Centre for Extragalactic Astronomy

Construction and Exploitation of new FP-based peculiar velocity surveys

Our 6dFGS project (Jones et al. 2009) measured ∼110,000 redshifts in the southern hemisphere in order to identify and quantify the key nearby large-scale local structures. In parallel to 6dFGS we undertook a peculiar velocity survey measuring the distances to ∼9,000 early-type galaxies with z < 0.055 using the Fundamental Plane (FP). The key results achieved included (a) construction and characterisation of the near-IR (2MASS-based) FP (Campbell et al. 2014, Magoulas et al. 2012), (b) determination of the systematic stellar population trends on the FP ( Springob et al. 2012), (c) Bayesian-based peculiar velocity measurements ( Springob et al. 2014) and (d) the determination of the cosmological constraints and the bulk flow (Johnson et al. 2014, Scrimgeour et al. 2016).

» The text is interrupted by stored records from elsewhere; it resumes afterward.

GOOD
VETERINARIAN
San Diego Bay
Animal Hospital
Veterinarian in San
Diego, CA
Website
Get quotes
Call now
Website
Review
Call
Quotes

While in recent years much progress has been made in mapping the local peculiar velocity field, there are several key issues that are still poorly known, e.g. the precise source of the Local Group motion with respect to the Cosmic Microwave Background, the bulk flow amplitude at large scales which is a sensitive probe of matter density fluctuations. We are working on two new large peculiar velocity surveys, i.e. TAIPAN and LoRCA, that will dramatically improve the local FP dataset both in terms of data quality, the numbers of objects and sky coverage.

The global Fundamental Plane for our sample of 88 rich clusters. Galaxies included in the fit are plotted as black squares (n = 2595). Clusters have been shifted together, using to a common reference distance equivalent to a redshift distance of z = 0.024. Distance errors per galaxy of 19% are achieved.

TAIPAN (www.taipan-survey.org) is a southern sky, multi-object spectroscopic survey which will obtain redshifts for a million galaxies and is being undertaken on the refurbished UKST with a new dedicated spectrograph. The peculiar velocity part of TAIPAN follows in the footsteps of 6dFGS and will provide high quality FP distance measurements for ∼50,000 early-type galaxies with z < 0.07. The first TAIPAN observations are scheduled for mid-2016. "Low Redshift survey at Calar Alto" (LoRCA) is a northern hemisphere project that is highly complementary survey to TAIPAN (see Comparat et al. 2015) and will provide FP distance measurements for ∼20,000 early-type galaxies. TAIPAN and LoRCA supplemented by the existing large FP studies (6dFGS, SDSS, NFPS, ENEAR, SMAC, etc) will provide a comprehensive map of the local velocity field with sufficient accuracy and resolution to solve the key outstanding issues.

Our key role in TAIPAN and LoRCA is the construction of the multi-band FP photometry measurements combining optical measurements from Pan-STARRS, SDSS, VST ATLAS with NIR measurements from 2MASS and VHS, plus the detailed analysis of SDSS-based FP measurements. As a "path-finder" for this work using published velocity dispersions and new 2MASS-based FP photometry parameters, we have constructed an all-sky set of FP-based distances to 88 nearby clusters (z = 0.041). Distance errors of 19% per galaxy were achieved (see Figure) which demonstrates that high quality distance measurements can achieved.

Staff involved with this project at Durham include John Lucey.